Tulmimetostat

Tulmimetostat (CPI-0209) is an investigational next-generation dual inhibitor of Enhancer of Zeste Homolog 2 (EZH2) and EZH1 designed to counter abnormal gene activity that may contribute to cancer development and progression, as well as drug resistance.

In September 2023, the U.S. Food and Drug Administration (FDA) granted Fast Track designation for tulmimetostat for the treatment of patients with advanced, recurrent or metastatic endometrial cancer harboring AT-rich interacting domain containing protein 1A (ARID1A) mutations and who have progressed on at least one prior line of treatment.
 

Tulmimetostat is an Investigational Next-Generation EZH2/EZH1 Dual Inhibitor

Tulmimetostat is a once-daily oral therapy developed to inhibit the epigenetic regulators EZH2 and EZH1, with the aim of restoring normal gene expression. Tulmimetostat was designed to improve on first-generation EZH2 inhibitors through increased potency, longer residence time on target and a longer half-life, offering the potential for enhanced anti-tumor activity. 

In a Phase 1/2 clinical study, tulmimetostat has shown preliminary anti-tumor activity in heavily pre-treated patients across solid tumors and lymphomas. An interim review of safety data suggests that the safety profile of tulmimetostat is consistent with EZH2 inhibitor class effects and with previous data; further study is warranted and ongoing.
 

Abnormal EZH2 and EZH1 Activity Promotes Cancer Development

EZH2 and EZH1 are proteins involved in the regulation of genes controlling cell division and cell death. Deviations in EZH2 activity can cause the atypical expression of these genes, which in turn can contribute to tumor development, growth and progression. 

Patients with EZH2-mutated or overexpressing cancers often face poor prognoses. Furthermore, increases in EZH2 activity can contribute to the ability of cancer cells to develop resistance to therapies. If EZH2 is inhibited as part of targeted cancer therapies, EZH1 may compensate for EZH2 activity. Dual inhibition of EZH2 and EZH1 may have the potential to overcome current treatment limitations and improve outcomes for patients.

Phase 1/2 Trial 

Study Description

Tulmimetostat is being investigated in a first-in-human, open-label sequential dose escalation and expansion Phase 1/2 study (NCT04104776) in patients with advanced solid tumors and lymphomas, including ARID1A-mutated endometrial carcinoma and ovarian clear cell carcinoma, diffuse large B-cell lymphoma, peripheral T-cell lymphoma, BAP1-mutated mesothelioma and metastatic castration-resistant prostate cancer.
 

Endpoints

The primary endpoints are frequency of dose-limiting toxicities (to determine the maximum tolerated dose and/or recommended Phase 2 dose) and overall response rate (to evaluate efficacy).
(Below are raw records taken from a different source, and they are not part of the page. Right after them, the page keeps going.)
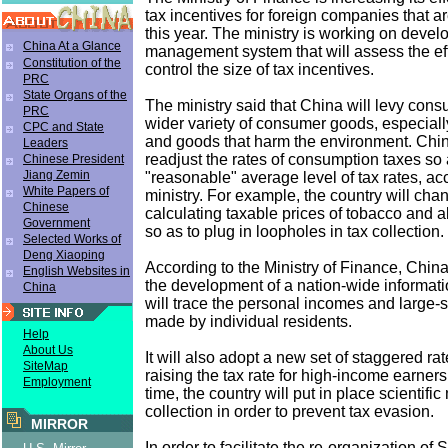
tax incentives for foreign companies that a
this year. The ministry is working on devel
China At a Glance
management system that will assess the ef
Constitution of the
control the size of tax incentives.
PRC
State Organs of the
The ministry said that China will levy cons
PRC
wider variety of consumer goods, especiall
CPC and State
and goods that harm the environment. Chin
Leaders
readjust the rates of consumption taxes so 
Chinese President
Jiang Zemin
"reasonable" average level of tax rates, ac
White Papers of
ministry. For example, the country will cha
Chinese
calculating taxable prices of tobacco and 
Government
so as to plug in loopholes in tax collection.
Selected Works of
Deng Xiaoping
According to the Ministry of Finance, China
English Websites in
the development of a nation-wide informati
China
will trace the personal incomes and large
made by individual residents.
Help
About Us
It will also adopt a new set of staggered rat
SiteMap
raising the tax rate for high-income earner
Employment
time, the country will put in place scientifi
collection in order to prevent tax evasion.
MIRROR
In order to facilitate the re-organization of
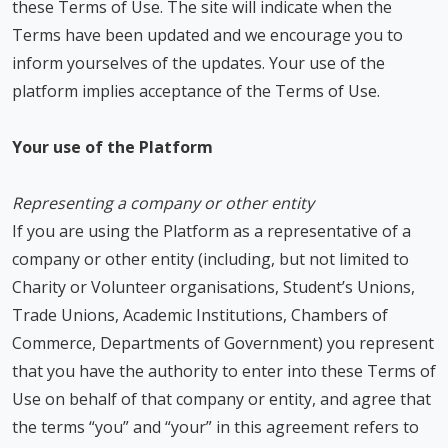
these Terms of Use. The site will indicate when the
Terms have been updated and we encourage you to
inform yourselves of the updates. Your use of the
platform implies acceptance of the Terms of Use.
Your use of the Platform
Representing a company or other entity
If you are using the Platform as a representative of a
company or other entity (including, but not limited to
Charity or Volunteer organisations, Student’s Unions,
Trade Unions, Academic Institutions, Chambers of
Commerce, Departments of Government) you represent
that you have the authority to enter into these Terms of
Use on behalf of that company or entity, and agree that
the terms “you” and “your” in this agreement refers to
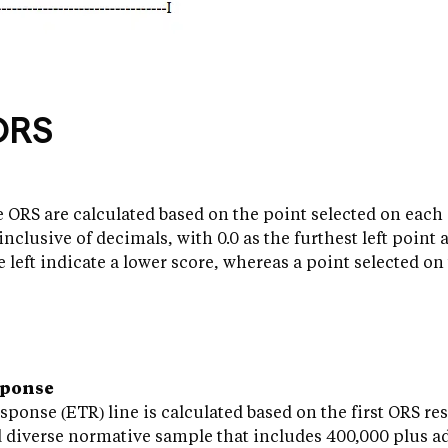
ORS
 ORS are calculated based on the point selected on each 
inclusive of decimals, with 0.0 as the furthest left point 
e left indicate a lower score, whereas a point selected on
sponse
onse (ETR) line is calculated based on the first ORS re
d diverse normative sample that includes 400,000 plus a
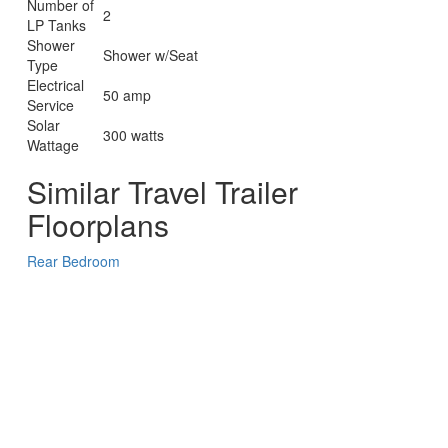
Number of
2
LP Tanks
Shower
Shower w/Seat
Type
Electrical
50 amp
Service
Solar
300 watts
Wattage
Similar Travel Trailer
Floorplans
Rear Bedroom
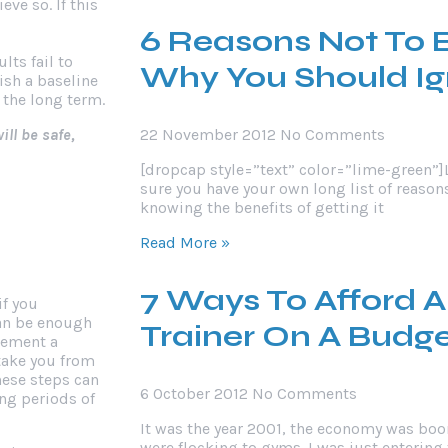
ve so. If this
6 Reasons Not To 
ts fail to
Why You Should I
ish a baseline
 the long term.
ll be safe,
22 November 2012
No Comments
[dropcap style=”text” color=”lime-green”]
sure you have your own long list of reason
knowing the benefits of getting it
Read More »
7 Ways To Afford A
if you
can be enough
Trainer On A Budg
lement a
 take you from
hese steps can
6 October 2012
No Comments
ng periods of
It was the year 2001, the economy was bo
were flocking to gyms. I was just entering 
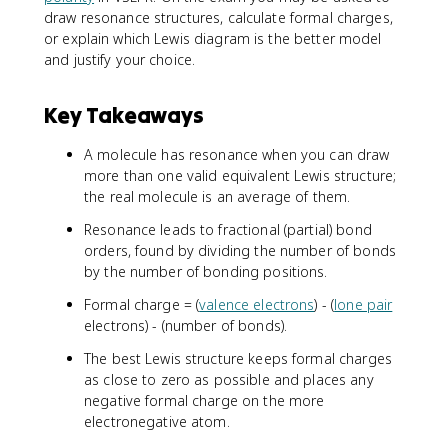
draw resonance structures, calculate formal charges,
or explain which Lewis diagram is the better model
and justify your choice.
Key Takeaways
A molecule has resonance when you can draw
more than one valid equivalent Lewis structure;
the real molecule is an average of them.
Resonance leads to fractional (partial) bond
orders, found by dividing the number of bonds
by the number of bonding positions.
Formal charge = (
valence electrons
) - (
lone pair
electrons) - (number of bonds).
The best Lewis structure keeps formal charges
as close to zero as possible and places any
negative formal charge on the more
electronegative atom.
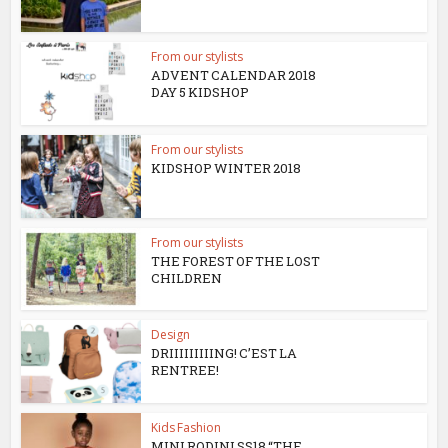
From our stylists
ADVENT CALENDAR 2018
DAY 5 KIDSHOP
From our stylists
KIDSHOP WINTER 2018
From our stylists
THE FOREST OF THE LOST
CHILDREN
Design
DRIIIIIIIIING! C’EST LA
RENTREE!
Kids Fashion
MINI RODINI SS18 “THE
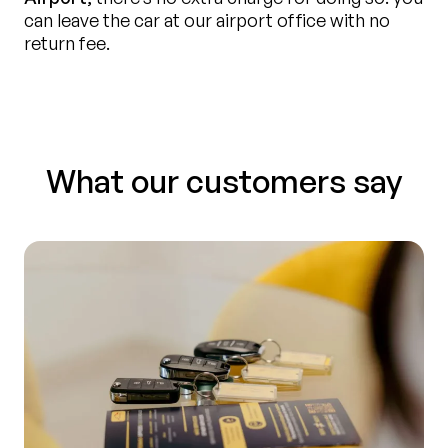
can leave the car at our airport office with no
return fee.
What our customers say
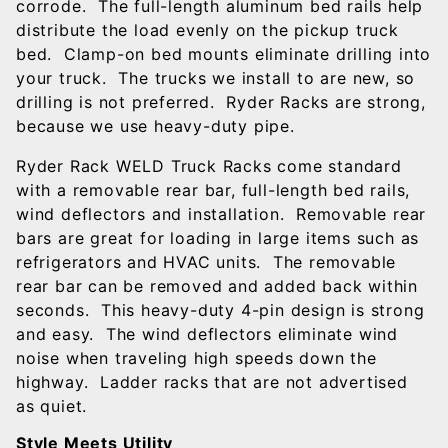
corrode. The full-length aluminum bed rails help
distribute the load evenly on the pickup truck
bed. Clamp-on bed mounts eliminate drilling into
your truck. The trucks we install to are new, so
drilling is not preferred. Ryder Racks are strong,
because we use heavy-duty pipe.
Ryder Rack WELD Truck Racks come standard
with a removable rear bar, full-length bed rails,
wind deflectors and installation. Removable rear
bars are great for loading in large items such as
refrigerators and HVAC units. The removable
rear bar can be removed and added back within
seconds. This heavy-duty 4-pin design is strong
and easy. The wind deflectors eliminate wind
noise when traveling high speeds down the
highway. Ladder racks that are not advertised
as quiet.
Style Meets Utility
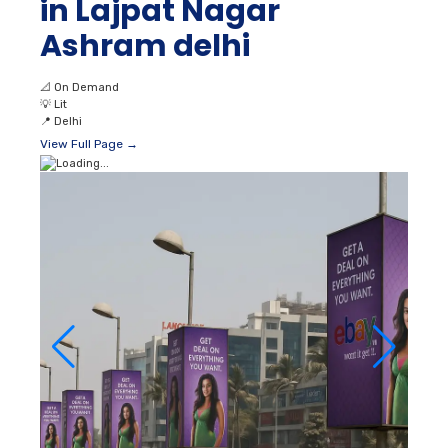
in Lajpat Nagar
Ashram delhi
📐
On Demand
💡
Lit
📍
Delhi
View Full Page →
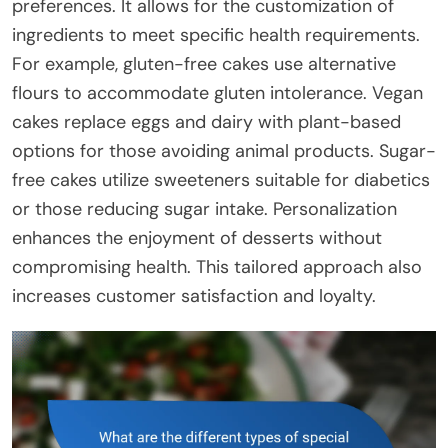
preferences. It allows for the customization of
ingredients to meet specific health requirements.
For example, gluten-free cakes use alternative
flours to accommodate gluten intolerance. Vegan
cakes replace eggs and dairy with plant-based
options for those avoiding animal products. Sugar-
free cakes utilize sweeteners suitable for diabetics
or those reducing sugar intake. Personalization
enhances the enjoyment of desserts without
compromising health. This tailored approach also
increases customer satisfaction and loyalty.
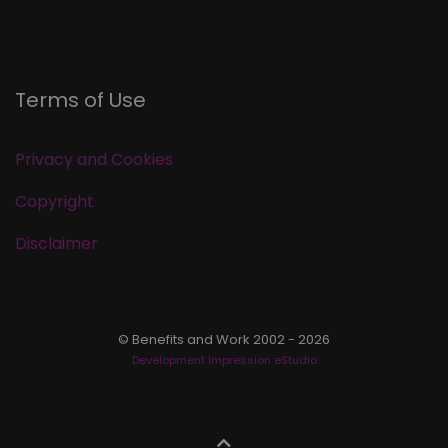
Terms of Use
Privacy and Cookies
Copyright
Disclaimer
© Benefits and Work 2002 - 2026
Development Impression eStudio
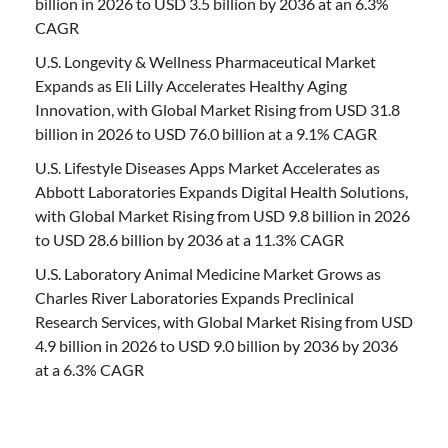
billion in 2026 to USD 3.5 billion by 2036 at an 6.3%
CAGR
U.S. Longevity & Wellness Pharmaceutical Market
Expands as Eli Lilly Accelerates Healthy Aging
Innovation, with Global Market Rising from USD 31.8
billion in 2026 to USD 76.0 billion at a 9.1% CAGR
U.S. Lifestyle Diseases Apps Market Accelerates as
Abbott Laboratories Expands Digital Health Solutions,
with Global Market Rising from USD 9.8 billion in 2026
to USD 28.6 billion by 2036 at a 11.3% CAGR
U.S. Laboratory Animal Medicine Market Grows as
Charles River Laboratories Expands Preclinical
Research Services, with Global Market Rising from USD
4.9 billion in 2026 to USD 9.0 billion by 2036 by 2036
at a 6.3% CAGR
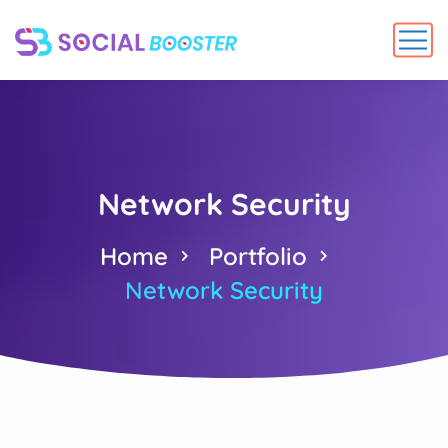
Network Security
Home
Portfolio
Network Security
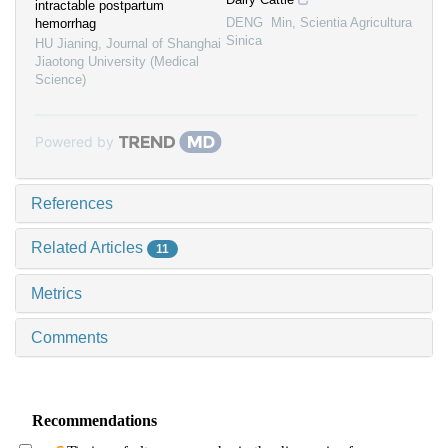
intractable postpartum
DENG Min
,
Scientia Agricultura
hemorrhag
Sinica
HU Jianing
,
Journal of Shanghai
Jiaotong University (Medical
Science)
Powered by
References
Related Articles
11
Metrics
Comments
Recommendations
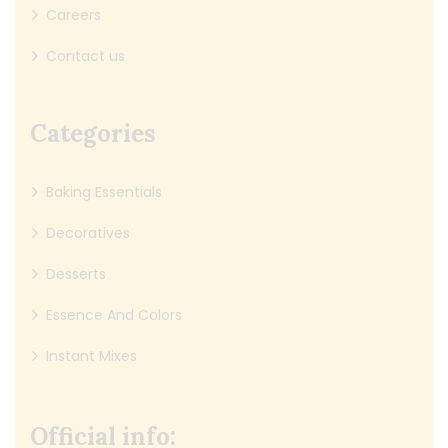
Careers
Contact us
Categories
Baking Essentials
Decoratives
Desserts
Essence And Colors
Instant Mixes
Official info:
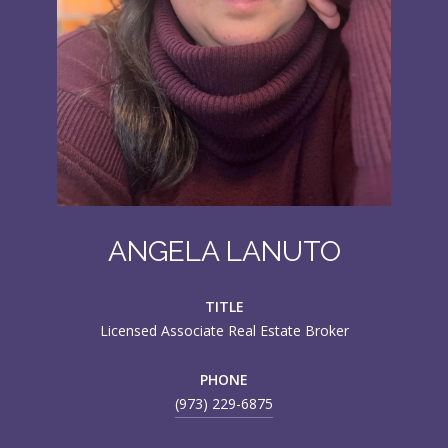
ANGELA LANUTO
TITLE
Licensed Associate Real Estate Broker
PHONE
(973) 229-6875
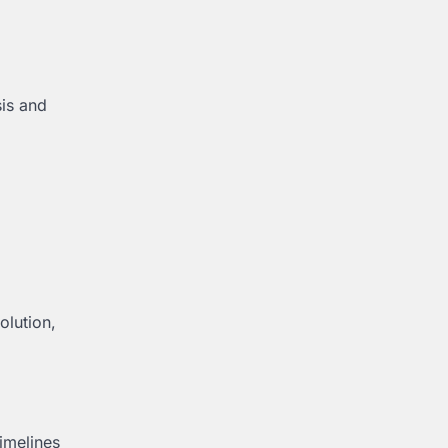
sis and
olution,
timelines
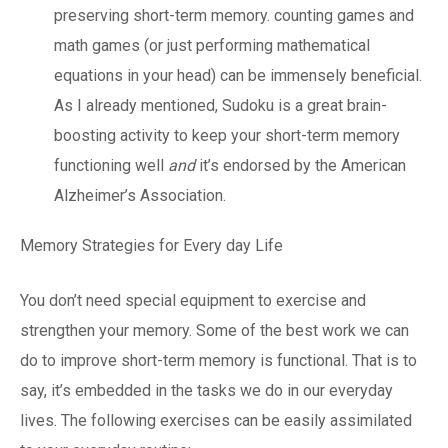
preserving short-term memory. counting games and
math games (or just performing mathematical
equations in your head) can be immensely beneficial.
As I already mentioned, Sudoku is a great brain-
boosting activity to keep your short-term memory
functioning well
and
it’s endorsed by the American
Alzheimer’s Association.
Memory Strategies for Every day Life
You don’t need special equipment to exercise and
strengthen your memory. Some of the best work we can
do to improve short-term memory is functional. That is to
say, it’s embedded in the tasks we do in our everyday
lives. The following exercises can be easily assimilated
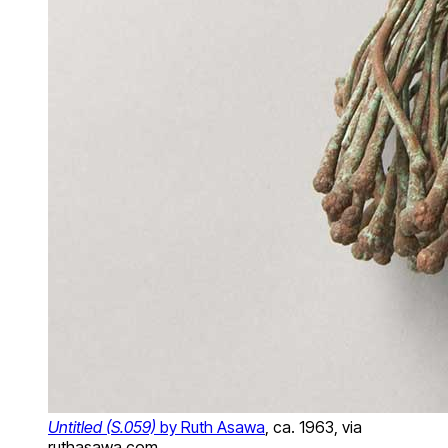
Untitled (S.059)
by Ruth Asawa
, ca. 1963, via
ruthasawa.com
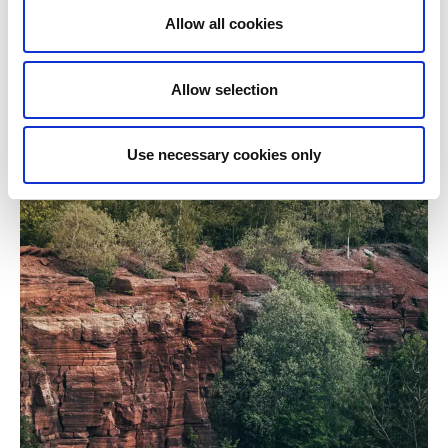
Allow all cookies
Allow selection
Use necessary cookies only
Key secondary endpoints include additional efficacy assessments such as progression-free survival, overall survival, disease control rate, time to response, and duration of response, safety assessments such as adverse events and change in laboratory values, and pharmokinetic assessments such as area under the curve versus time and maximum observed plasma concentration (C_max).

Tulmimetostat is an investigational agent; its safety and efficacy have not been established. Tulmimetostat is currently not approved by regulatory authorities for the treatment of any disease anywhere in the world. It cannot be prescribed or purchased for therapy at present. The MorphoSys website may contain information on drug candidates and clinical trials sponsored by MorphoSys with the intention of increasing the transparency of the company’s clinical research. There is no guarantee any product will be approved in the sought-after indication. Information contained within this website is not intended to replace the advice of a healthcare professional and should not be considered as a recommendation. Patients should always seek medical advice before making any decisions on their treatment. All reasonable precautions have been taken to ensure the accuracy, security, and confidentiality of information available through the site. MorphoSys may amend the information at any time without notice.